*Record extracts*
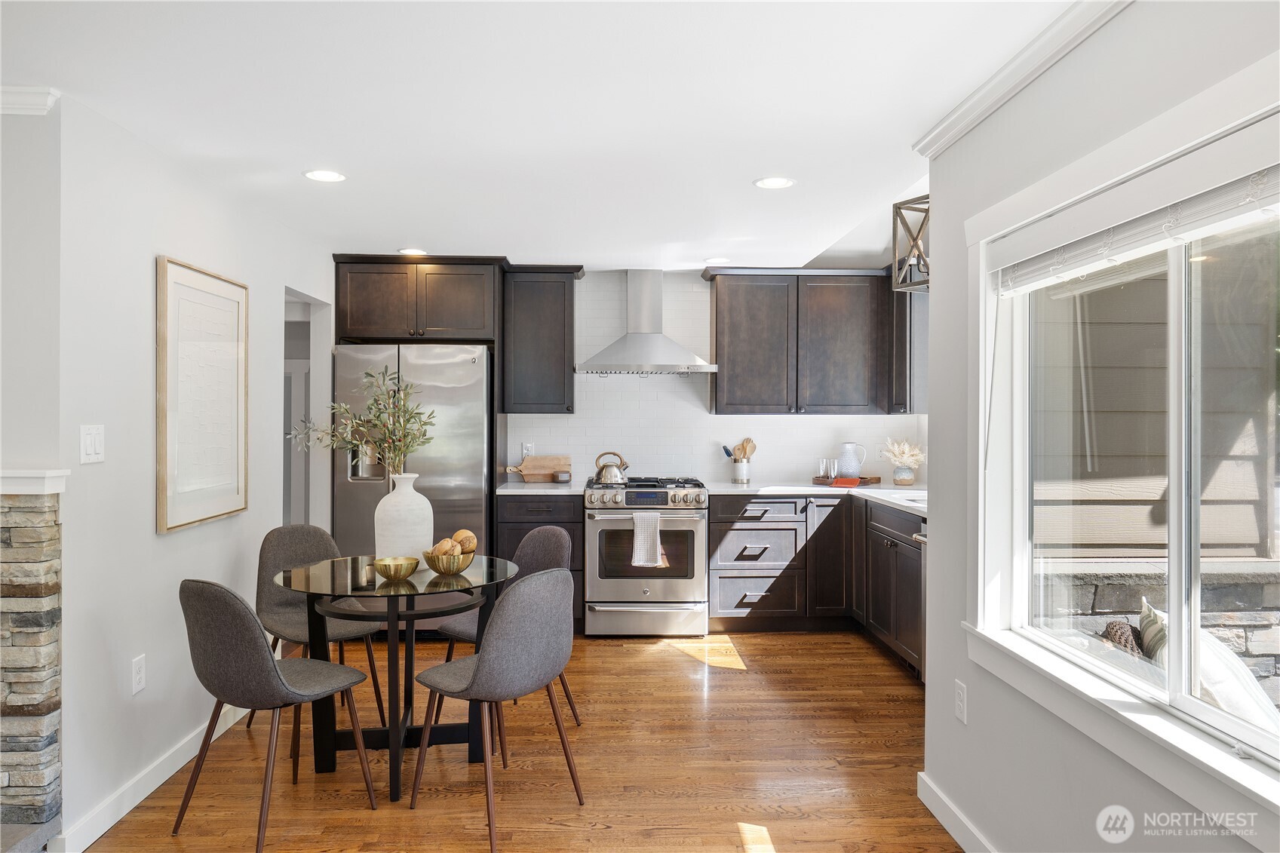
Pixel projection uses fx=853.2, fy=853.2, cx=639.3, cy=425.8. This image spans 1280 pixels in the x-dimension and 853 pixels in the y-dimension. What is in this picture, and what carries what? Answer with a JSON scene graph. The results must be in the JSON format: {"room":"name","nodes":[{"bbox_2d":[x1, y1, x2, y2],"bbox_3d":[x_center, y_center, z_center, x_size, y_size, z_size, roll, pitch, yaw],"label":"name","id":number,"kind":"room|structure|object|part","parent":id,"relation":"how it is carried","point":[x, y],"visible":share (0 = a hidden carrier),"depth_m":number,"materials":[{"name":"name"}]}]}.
{"room":"kitchen","nodes":[
{"label":"kitchen","id":0,"kind":"room"},
{"bbox_2d":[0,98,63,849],"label":"fireplace wall","id":1,"kind":"structure","parent":0,"point":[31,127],"depth_m":2.59,"materials":[{"name":"paint"}]},
{"bbox_2d":[0,85,59,115],"bbox_3d":[-2.458,-0.987,2.524,1.379,0.077,0.103,0,0,-2],"label":"crown molding","id":2,"kind":"structure","parent":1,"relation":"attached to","point":[21,100],"depth_m":2.58,"materials":[{"name":"white paint"}]},
{"bbox_2d":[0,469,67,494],"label":"mantel","id":3,"kind":"object","parent":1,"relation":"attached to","point":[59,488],"visible":0.91,"depth_m":2.49,"materials":[{"name":"white paint"}]},
{"bbox_2d":[46,92,334,852],"bbox_3d":[-1.886,0.144,4.037,0.132,2.352,3.088,0,0,-2],"label":"left wall","id":4,"kind":"structure","parent":0,"point":[171,545],"depth_m":3.01,"materials":[{"name":"white paint"}]},
{"bbox_2d":[79,423,104,463],"bbox_3d":[-1.755,0.057,2.737,0.012,0.118,0.115,0,0,-2],"label":"light switch","id":5,"kind":"object","parent":4,"relation":"attached to","point":[91,449],"visible":0.97,"depth_m":2.73,"materials":[{"name":"white plastic"}]},
{"bbox_2d":[131,654,146,694],"bbox_3d":[-1.764,0.878,3.006,0.009,0.121,0.075,0,0,-2],"label":"wall socket","id":6,"kind":"object","parent":4,"relation":"attached to","point":[136,677],"visible":0.96,"depth_m":3.00,"materials":[{"name":"white plastic"}]},
{"bbox_2d":[48,702,247,849],"bbox_3d":[-1.798,1.276,3.557,0.015,0.101,2.059,0,0,-2],"label":"baseboard","id":7,"kind":"structure","parent":4,"relation":"attached to","point":[141,796],"depth_m":2.98,"materials":[{"name":"white paint"}]},
{"bbox_2d":[155,255,248,532],"bbox_3d":[-1.768,-0.122,3.494,0.031,1.013,0.718,0,0,-2],"label":"framed picture","id":8,"kind":"object","parent":4,"relation":"attached to","point":[179,518],"visible":0.99,"depth_m":3.41},
{"bbox_2d":[282,287,332,529],"bbox_3d":[-1.929,0.268,4.701,0.185,2.083,0.917,0,0,-2],"label":"doorway","id":9,"kind":"object","parent":4,"relation":"in","point":[321,379],"visible":0.3,"depth_m":5.09,"materials":[{"name":"white paint"}]},
{"bbox_2d":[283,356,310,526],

*Required work*
Give back the whole listing exactly as written. Do not include any picture.

*Task result*
Pixel projection uses fx=853.2, fy=853.2, cx=639.3, cy=425.8. This image spans 1280 pixels in the x-dimension and 853 pixels in the y-dimension. What is in this picture, and what carries what? Answer with a JSON scene graph. The results must be in the JSON format: {"room":"name","nodes":[{"bbox_2d":[x1, y1, x2, y2],"bbox_3d":[x_center, y_center, z_center, x_size, y_size, z_size, roll, pitch, yaw],"label":"name","id":number,"kind":"room|structure|object|part","parent":id,"relation":"how it is carried","point":[x, y],"visible":share (0 = a hidden carrier),"depth_m":number,"materials":[{"name":"name"}]}]}.
{"room":"kitchen","nodes":[
{"label":"kitchen","id":0,"kind":"room"},
{"bbox_2d":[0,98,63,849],"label":"fireplace wall","id":1,"kind":"structure","parent":0,"point":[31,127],"depth_m":2.59,"materials":[{"name":"paint"}]},
{"bbox_2d":[0,85,59,115],"bbox_3d":[-2.458,-0.987,2.524,1.379,0.077,0.103,0,0,-2],"label":"crown molding","id":2,"kind":"structure","parent":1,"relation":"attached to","point":[21,100],"depth_m":2.58,"materials":[{"name":"white paint"}]},
{"bbox_2d":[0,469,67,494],"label":"mantel","id":3,"kind":"object","parent":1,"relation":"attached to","point":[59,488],"visible":0.91,"depth_m":2.49,"materials":[{"name":"white paint"}]},
{"bbox_2d":[46,92,334,852],"bbox_3d":[-1.886,0.144,4.037,0.132,2.352,3.088,0,0,-2],"label":"left wall","id":4,"kind":"structure","parent":0,"point":[171,545],"depth_m":3.01,"materials":[{"name":"white paint"}]},
{"bbox_2d":[79,423,104,463],"bbox_3d":[-1.755,0.057,2.737,0.012,0.118,0.115,0,0,-2],"label":"light switch","id":5,"kind":"object","parent":4,"relation":"attached to","point":[91,449],"visible":0.97,"depth_m":2.73,"materials":[{"name":"white plastic"}]},
{"bbox_2d":[131,654,146,694],"bbox_3d":[-1.764,0.878,3.006,0.009,0.121,0.075,0,0,-2],"label":"wall socket","id":6,"kind":"object","parent":4,"relation":"attached to","point":[136,677],"visible":0.96,"depth_m":3.00,"materials":[{"name":"white plastic"}]},
{"bbox_2d":[48,702,247,849],"bbox_3d":[-1.798,1.276,3.557,0.015,0.101,2.059,0,0,-2],"label":"baseboard","id":7,"kind":"structure","parent":4,"relation":"attached to","point":[141,796],"depth_m":2.98,"materials":[{"name":"white paint"}]},
{"bbox_2d":[155,255,248,532],"bbox_3d":[-1.768,-0.122,3.494,0.031,1.013,0.718,0,0,-2],"label":"framed picture","id":8,"kind":"object","parent":4,"relation":"attached to","point":[179,518],"visible":0.99,"depth_m":3.41},
{"bbox_2d":[282,287,332,529],"bbox_3d":[-1.929,0.268,4.701,0.185,2.083,0.917,0,0,-2],"label":"doorway","id":9,"kind":"object","parent":4,"relation":"in","point":[321,379],"visible":0.3,"depth_m":5.09,"materials":[{"name":"white paint"}]},
{"bbox_2d":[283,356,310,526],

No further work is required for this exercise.